Photo via Ceres-Negros FC FB page

In addition to the players and the coaching staff, the other key factor in the success of Ceres FC is the overwhelming support from its management, as personified by the Yanson brothers. The significance of the support of the Yanson brothers is something that must not be overlooked. The brothers not only support the team, they are also responsible in building foundations and institutional support for the growth and competitiveness of football in Negros. This competitive atmosphere developed by the Yanson brothers and their partners in this endeavor has been crucial in ensuring that a team from Negros can go head to head and overcome the big boys of Philippine club football, particularly the heavy hitters in the UFL.

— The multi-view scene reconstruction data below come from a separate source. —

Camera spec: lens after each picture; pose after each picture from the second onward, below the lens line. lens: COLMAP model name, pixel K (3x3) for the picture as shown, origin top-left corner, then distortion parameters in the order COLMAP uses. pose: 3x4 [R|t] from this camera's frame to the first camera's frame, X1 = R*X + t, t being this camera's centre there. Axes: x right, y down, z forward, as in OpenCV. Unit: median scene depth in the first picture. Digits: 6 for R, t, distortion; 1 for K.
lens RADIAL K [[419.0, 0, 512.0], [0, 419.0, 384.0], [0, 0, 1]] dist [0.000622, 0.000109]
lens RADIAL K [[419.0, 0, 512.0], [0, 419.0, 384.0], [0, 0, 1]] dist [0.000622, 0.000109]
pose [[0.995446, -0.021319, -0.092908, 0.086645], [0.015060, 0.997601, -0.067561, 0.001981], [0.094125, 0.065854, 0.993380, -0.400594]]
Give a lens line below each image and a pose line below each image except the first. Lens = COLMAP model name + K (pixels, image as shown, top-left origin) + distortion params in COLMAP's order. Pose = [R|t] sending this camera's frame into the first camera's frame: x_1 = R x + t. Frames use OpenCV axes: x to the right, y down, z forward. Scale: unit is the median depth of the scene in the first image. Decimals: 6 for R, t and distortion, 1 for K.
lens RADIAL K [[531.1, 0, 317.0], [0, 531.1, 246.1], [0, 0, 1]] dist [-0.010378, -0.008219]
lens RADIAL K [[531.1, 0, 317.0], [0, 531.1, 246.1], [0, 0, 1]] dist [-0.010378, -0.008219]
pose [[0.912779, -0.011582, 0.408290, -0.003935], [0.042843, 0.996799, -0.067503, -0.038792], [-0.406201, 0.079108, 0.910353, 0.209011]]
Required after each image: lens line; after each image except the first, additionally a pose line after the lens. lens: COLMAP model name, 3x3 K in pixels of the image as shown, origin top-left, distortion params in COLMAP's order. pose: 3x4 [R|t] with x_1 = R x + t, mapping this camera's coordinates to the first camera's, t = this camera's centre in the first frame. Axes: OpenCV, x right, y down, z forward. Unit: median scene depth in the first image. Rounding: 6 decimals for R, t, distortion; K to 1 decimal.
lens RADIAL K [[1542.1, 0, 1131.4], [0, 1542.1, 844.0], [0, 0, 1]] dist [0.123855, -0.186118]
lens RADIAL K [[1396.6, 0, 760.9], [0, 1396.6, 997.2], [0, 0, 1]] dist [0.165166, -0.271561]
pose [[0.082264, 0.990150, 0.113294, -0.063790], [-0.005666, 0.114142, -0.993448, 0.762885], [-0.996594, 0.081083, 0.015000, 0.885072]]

Special mention also goes out to the Ceres supporters who were at Rizal. For a team based in the province, one had to appreciate the numbers and the spirit displayed by its support in Rizal Stadium. Advertisers, marketing people, sponsors, take note.

It is therefore heartening to note that Ceres FC is contemplating to join the UFL. In the same news article, Coach Ali Go mentions that there is a plan to join the UFL and the soonest could possibly be the UFL Cup in the latter part of this year. However, he cautions that they need to study this carefully as there are certain challenges that need to be considered, such as logistics. 

This prudence is a good sign. While the entry of Ceres FC into the UFL would be a big boost for the league and support its growth, all parties must also ensure that such growth is sustainable in the long term. In much the same way the Football Alliance has carefully nurtured the growth and steady success of the UFL, Ceres FC will likewise ensure that when it throws its hat into the UFL and carry the flag for Negrense football fans, it will be there for the long term.

In the meantime, let's savor and enjoy this achievement of Ceres FC. 

Ceres-Negros FC - 2013 National Men's Football Club Champions! Sounds sweet doesn't it?